■ What is needed: Please read the boredom essay below. According to the University of Virginia study it mentions, what would students rather feel than go a few minutes without their phones?

■ Text to read:

════════════════

The Power of Boredom
Harnessing the Mundane
Even the word stresses you out. I even risk a lack of clicks on this topic because the very word triggers a response in readers that makes them want to look away and browse their phones. There’s a new video game that came out, or if you're my dad, you’ve got a project waiting for you in the workshop.
Being bored has become a way of the past that modern technology has promised to remove. Instead of pretending to be a Union Infantry Soldier taking cover with a stick they found in the woods (guilty), children are subject to major positions of disadvantage. They are pacified by what’s on an entertainment device, because boredom is the same as isolation in prison.
It’s not going to kill you.
In a study by the University of Virginia, they discovered that students would rather feel a painful shock than to go a few minutes without their phones.
Why is this?
How have we become a society so hell-bent on hiding ourselves away on a device, when there’s so much potential for the human mind? This isn’t an anti-phone blog, but rather the idea of being left alone is a fate worse than death at times.
I’m sure that’s not the majority of my audience, but the fact remains: boredom is like a great cat waiting for a mouse to poke its nose out of the hole in the wall. We must defy this cat and run out there, fists raised in rebellion. We scream at it when we emerge, come hell or cat claws. However, what we find once we emerge from our place of hiding is something we don’t expect:
The house is empty, there’s no cat, there’s no farmer, there’s no cheese. You’ve spent all this time hiding in your cozy bed of lavender lint, and dined on the scraps out of sheer safety, and once we’ve broken past that, we see that there’s nothing there that’s going to get us.
The boredom stops, and we realize that the potential was within ourselves the entire time. Once you think about it, you realize it’s been so long, you can’t even remember the cat’s name. You’ve hidden yourself away from all of this, and once you’re here, you see that there’s an adventure to be had. Where will you find food now that there is no cat? Are there other mice? Will a new farmer move in? This opens your world up, and you emerge unscathed and unhurt. A little hungry, but not hurt.
You’ve steeled yourself away from this boredom, and it’s not the enemy you think it is. It never has been. You’ve fought against it your whole life, and now that you’re here, you realize it’s an opportunity. Not a punishment.
Embrace the benign.
Every infantryman will understand between the chaos of all the ridiculous orders, and the foolish tomfoolery, there are large gaps of nothing. These are the moments typically after they’ve ordered you to get up at three to be at a specific location in your uniform, gear, and with your weapon. You arrive at the location closer to four in the morning, and then you’re dropped off with your cohorts. You all stand there, and as you are left behind, you’re told, “Just stay here until we get back.”

════════════════

■ Data records:
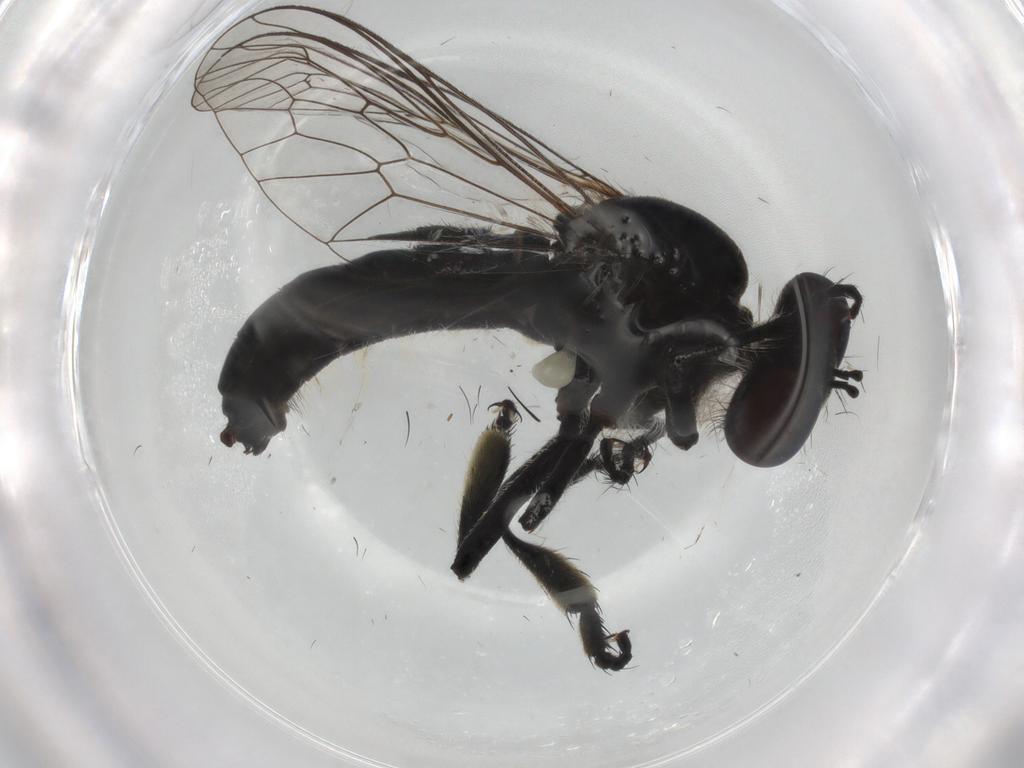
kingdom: Animalia
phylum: Arthropoda
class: Insecta
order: Diptera
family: Asilidae
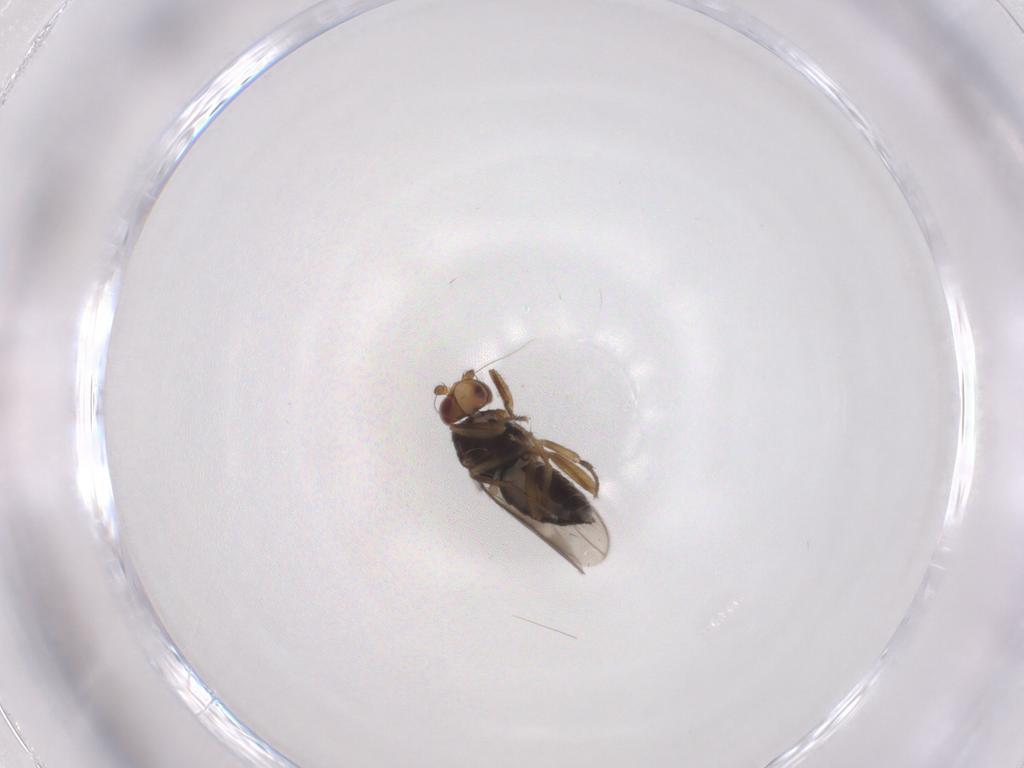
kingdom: Animalia
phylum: Arthropoda
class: Insecta
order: Diptera
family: Sphaeroceridae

════════════════

■ Solution: A painful shock.